Mr. Trump’s move also reveals to the country the fecklessness of the state’s Democratic Party. Gov. Kathy Hochul could neutralize Mr. Trump’s compromising rescue of the mayor by removing Mr. Adams from office. Yet all she has said of Mr. Adams since the Justice Department moved to cancel his April trial date is that “I will continue working with him.”
She thus reveals that New York State, a Democratic bellwether, will tolerate a mayor who suffused his administration with the appearance of corruption and whose own behavior has left him in a position of untenable duress.
Governor Hochul has her own workaday transactional motive for knuckling to Mr. Trump. She wants to protect Manhattan’s five-week-old congestion-pricing program, which the president has threatened, and she has no good bargaining moves of her own, as the Democratic-controlled State Legislature’s clumsy effort to delay an election for an open G.O.P. congressional seat has foundered. She has stooped to playing Mr. Trump’s game and is losing.
The weakness that the country can see in the state is important. With the defeat of Kamala Harris diminishing California’s Democratic Party, New York is the party’s base of leadership, money and visibility.

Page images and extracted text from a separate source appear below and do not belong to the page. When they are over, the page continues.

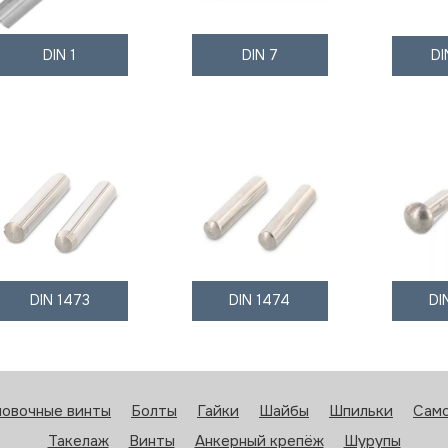
DIN 1
DIN 7
DI
DIN 1473
DIN 1474
DI
новочные винты
Болты
Гайки
Шайбы
Шпильки
Сам
Такелаж
Винты
Анкерный крепёж
Шурупы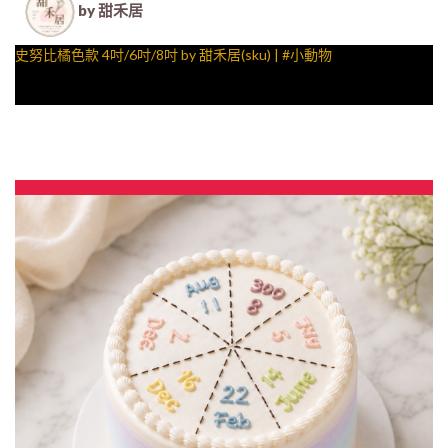
by 甜禾居
史努比橘色款 4吋/6吋/8吋 by 甜禾居(sku) | #小動物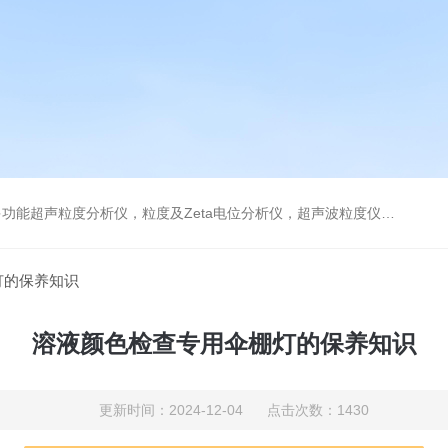
及Zeta电位分析仪，超声波粒度仪，澄清度检查专用伞棚灯，伞棚灯，超声粒度仪超声电位分析仪
灯的保养知识
溶液颜色检查专用伞棚灯的保养知识
更新时间：2024-12-04 点击次数：1430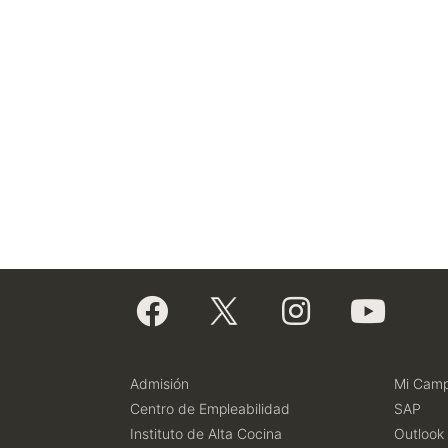
Admisión
Mi Cam
Centro de Empleabilidad
SAP
Instituto de Alta Cocina
Outlook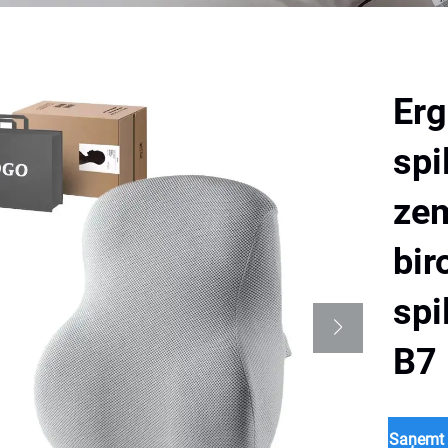
Er
spi
zem
bir
spi
B7
Saņemt 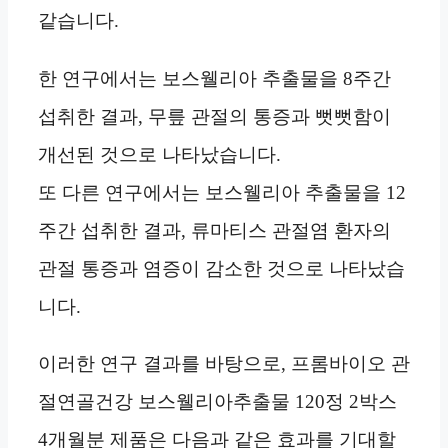
같습니다.
한 연구에서는 보스웰리아 추출물을 8주간
섭취한 결과, 무릎 관절의 통증과 뻣뻣함이
개선된 것으로 나타났습니다.
또 다른 연구에서는 보스웰리아 추출물을 12
주간 섭취한 결과, 류마티스 관절염 환자의
관절 통증과 염증이 감소한 것으로 나타났습
니다.
이러한 연구 결과를 바탕으로, 프롬바이오 관
절연골건강 보스웰리아추출물 120정 2박스
4개월분 제품은 다음과 같은 효과를 기대할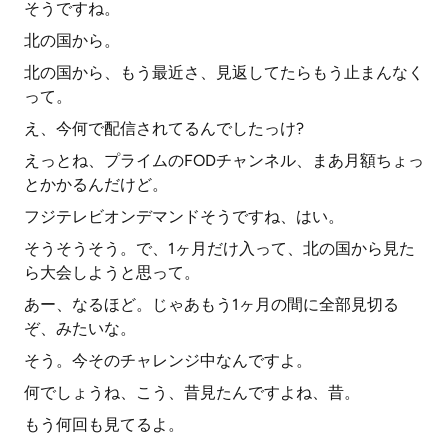
そうですね。
北の国から。
北の国から、もう最近さ、見返してたらもう止まんなく
って。
え、今何で配信されてるんでしたっけ?
えっとね、プライムのFODチャンネル、まあ月額ちょっ
とかかるんだけど。
フジテレビオンデマンドそうですね、はい。
そうそうそう。で、1ヶ月だけ入って、北の国から見た
ら大会しようと思って。
あー、なるほど。じゃあもう1ヶ月の間に全部見切る
ぞ、みたいな。
そう。今そのチャレンジ中なんですよ。
何でしょうね、こう、昔見たんですよね、昔。
もう何回も見てるよ。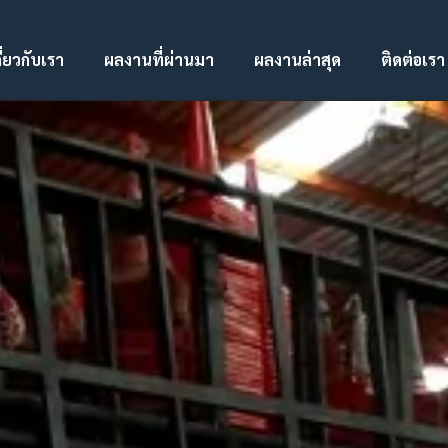
ี่ยวกับเรา
ผลงานที่ผ่านมา
ผลงานล่าสุด
ติดต่อเรา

The potentially good news for the city and the state is the coming mayoral race. Mr. Adams’s favorability rating in the state is abysmal, worse than Mr. Trump’s. Voters don’t need the courts to defeat Mr. Adams. The ballot box — starting with the mayoral race — is where New York’s Democrats can rebuild strength.
Mr. Trump and Mr. Adams are both in office because more-respectable candidates failed to address voters’ concerns. Mr. Trump won the election last year largely because he was the only candidate who promised to tackle the unprecedented Biden-era rise in irregular border crossings. Mr. Adams won the mayoralty in 2021, notwithstanding the fact that his brushes with corruption were common knowledge, because he was the only Democratic candidate who consistently focused on the abrupt increase in murder (53 percent between 2019 and 2021) and disorder.
Mr. Adams’s challengers this year are largely an assortment of progressives, when voters, still concerned about crime and quality of life, prefer a moderate.
The one pragmatic Democrat in the race, the former financier Whitney Tilson, remains largely unknown. The candidate whose polling numbers are strongest is Andrew Cuomo, the former governor, who is not even officially running. And though opponents to Mr. Cuomo’s left are likely to focus on the sexual-harassment allegations that led to his 2021 resignation (and which he denies), the corruption that infected his own administration and his Covid-19 mistakes, he is weak on an issue important to moderates as well: He was the governor who, when it appeared that progressives were in the ascendancy, agreed to radical reform of the state’s criminal-justice laws between 2017 and 2019, changes with which the state and the city are still grappling.
To claw its way back from ignominy, New York’s Democratic Party should give the voters what they want: robust choice. New Yorkers should not have been cornered into choosing Mr. Adams in the first place — and should not be cornered into choosing him or another unpalatable option again.